Reducing Umap processing time on large DataSets

jan · April 3, 2022, 9:04am

Hello all,

supposing one has large DataSets (say 200.000 points) and one wants to run Umap on it with higher than average num neighbours (ca. 100), would there be any options to reduce processing time?
Mine is running for 13 hours on a new machine, and i have no idea how long it might still take.
Would parallel processing of smaller DataSets and merging them later be possible or even an option?
Just wondering about possibilities to increase efficiency with these new processes.
Thanks!
Jan

jamesbradbury · April 4, 2022, 4:12am

Iterations!

If you turn these to a lower number then you may see worse results, but it will give you a better indication of how things will eventually turn out given some more iterations to work with.
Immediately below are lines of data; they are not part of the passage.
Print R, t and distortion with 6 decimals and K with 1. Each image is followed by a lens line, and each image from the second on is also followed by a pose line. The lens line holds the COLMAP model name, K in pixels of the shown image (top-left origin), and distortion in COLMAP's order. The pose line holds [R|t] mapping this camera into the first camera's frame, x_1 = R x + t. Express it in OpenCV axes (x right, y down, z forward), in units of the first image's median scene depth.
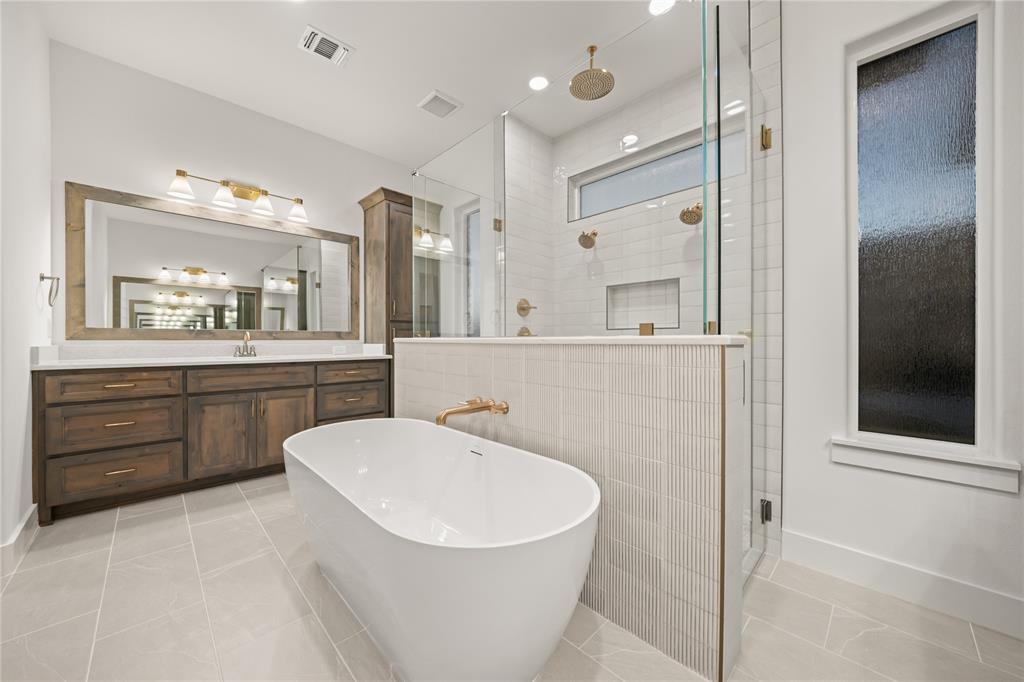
lens RADIAL K [[363.0, 0, 514.9], [0, 363.0, 340.9], [0, 0, 1]] dist [-0.002053, -0.000142]
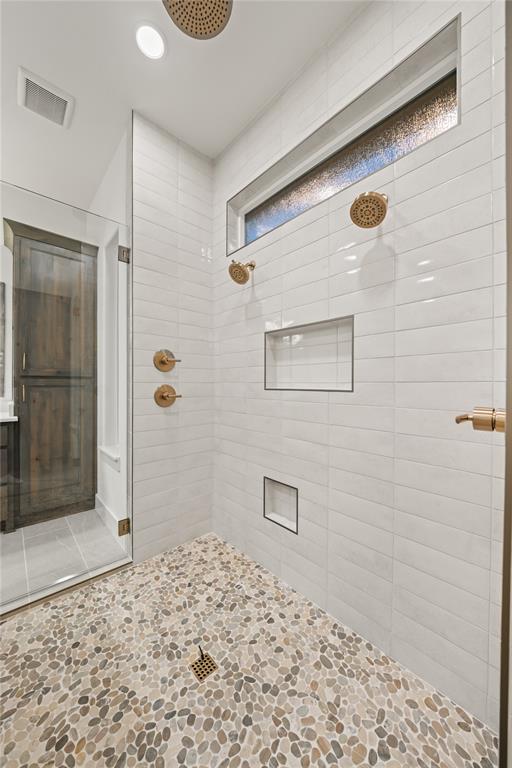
lens RADIAL K [[272.3, 0, 248.0], [0, 272.3, 384.7], [0, 0, 1]] dist [-0.002053, -0.000142]
pose [[0.998235, 0.004716, -0.059203, 0.251456], [-0.005112, 0.999965, -0.006550, -0.037397], [0.059170, 0.006842, 0.998224, 0.428653]]
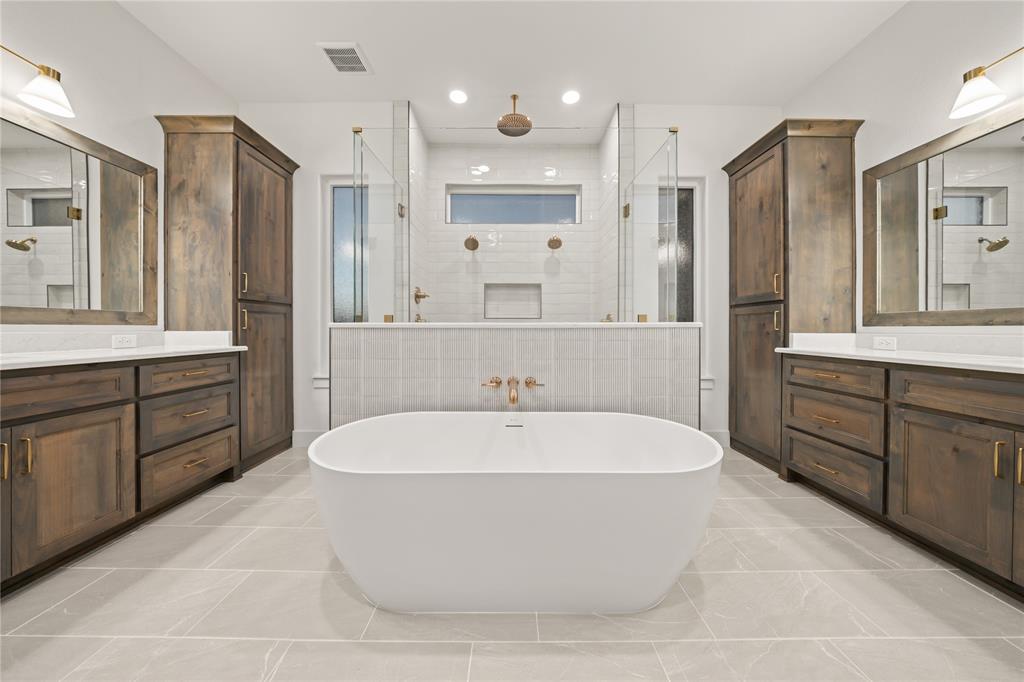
lens RADIAL K [[309.7, 0, 510.2], [0, 309.7, 330.2], [0, 0, 1]] dist [-0.008772, -0.000093]
pose [[0.711223, -0.002392, 0.702962, -0.427974], [0.001747, 0.999997, 0.001635, 0.007441], [-0.702964, 0.000065, 0.711225, 0.182958]]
It won’t be a panacea but it will help cut down on compute time.

jan · April 4, 2022, 6:32am

Of course! Am i right to assume that a lower minimal distance will make the clustering also more obvious quicker, hence reducing the error margin of lower iterations?
Also i wondered if these rather heavy process could take advantage of more than 1 cpu- core to speed up?
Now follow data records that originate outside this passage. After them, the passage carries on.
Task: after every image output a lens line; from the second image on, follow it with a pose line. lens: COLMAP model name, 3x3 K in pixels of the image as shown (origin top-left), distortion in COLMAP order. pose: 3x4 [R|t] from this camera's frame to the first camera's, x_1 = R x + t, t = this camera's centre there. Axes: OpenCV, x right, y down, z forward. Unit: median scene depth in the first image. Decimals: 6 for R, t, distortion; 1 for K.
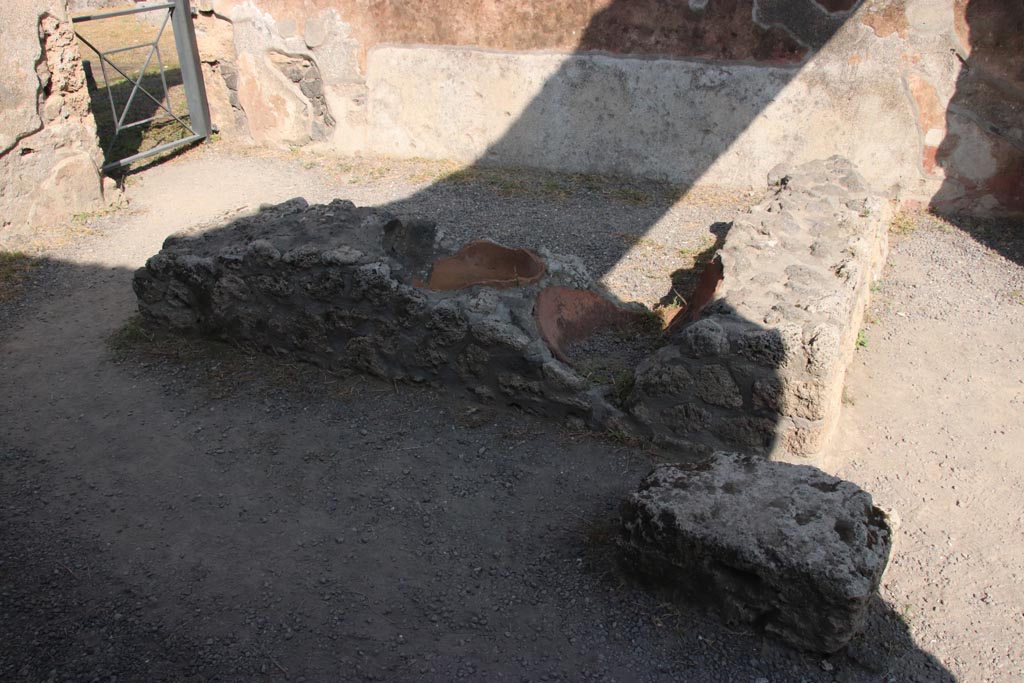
lens RADIAL K [[866.0, 0, 512.0], [0, 866.0, 341.5], [0, 0, 1]] dist [-0.143581, 0.164468]
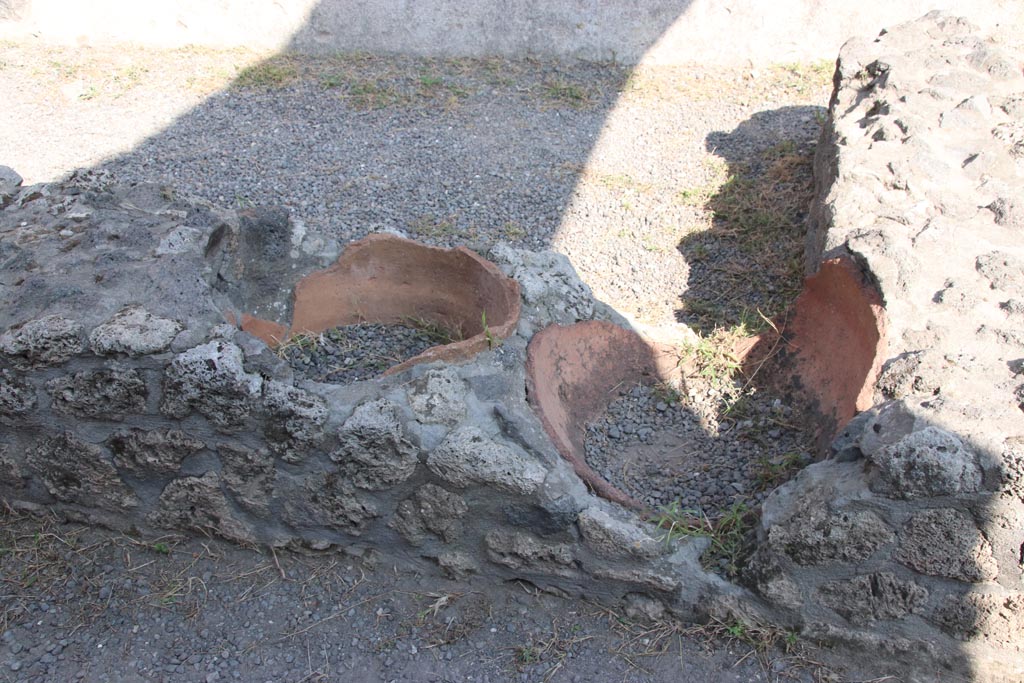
lens RADIAL K [[1081.7, 0, 512.0], [0, 1081.7, 341.5], [0, 0, 1]] dist [-0.059200, 0.356920]
pose [[0.975805, -0.127262, 0.177790, -0.097040], [0.105667, 0.986375, 0.126090, -0.149649], [-0.191414, -0.104253, 0.975957, 0.357728]]
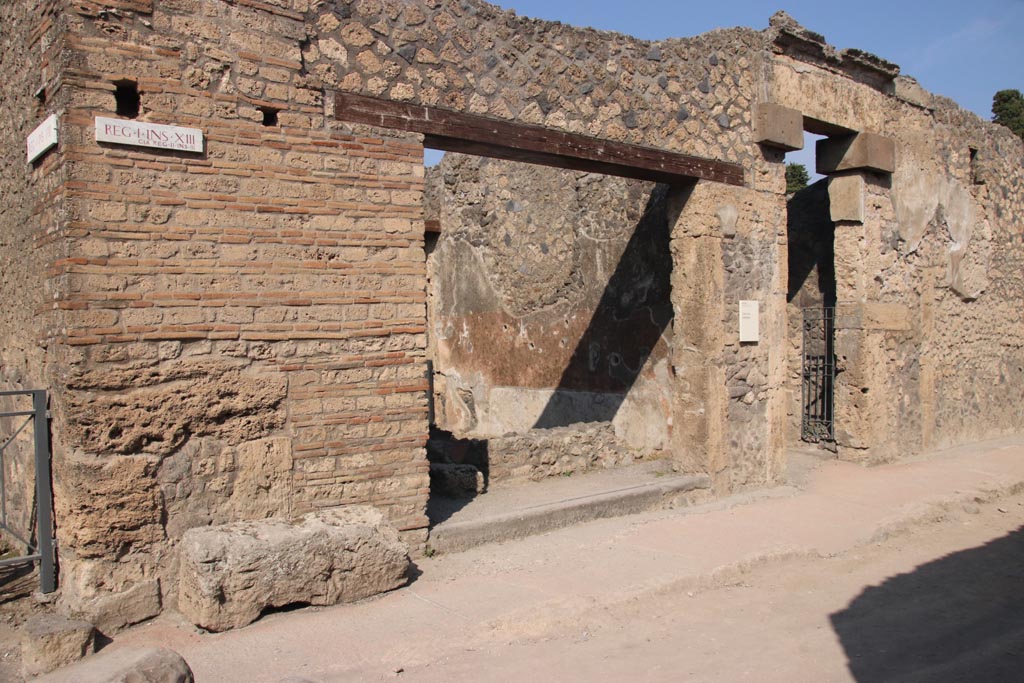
lens RADIAL K [[894.9, 0, 512.8], [0, 894.9, 334.3], [0, 0, 1]] dist [-0.117076, 0.178593]
pose [[0.904535, 0.007083, -0.426341, 1.054449], [-0.200080, 0.890004, -0.409708, 0.579998], [0.376543, 0.455897, 0.806457, -1.139820]]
jamesbradbury · April 6, 2022, 1:15pm

I think if you change the mindist to 0 it may be faster - I’m sorta shooting from the hip on that one. UMAP uses a KDTree under the hood to check proximity of nodes so it might be that it just doesn’t need to query the tree when it’s figuring out the projection when mindist is effectively null.

jan · April 6, 2022, 5:52pm

Thanks @jamesbradbury, it hadn’t occurred to me to reduce it to 0. Will try this out!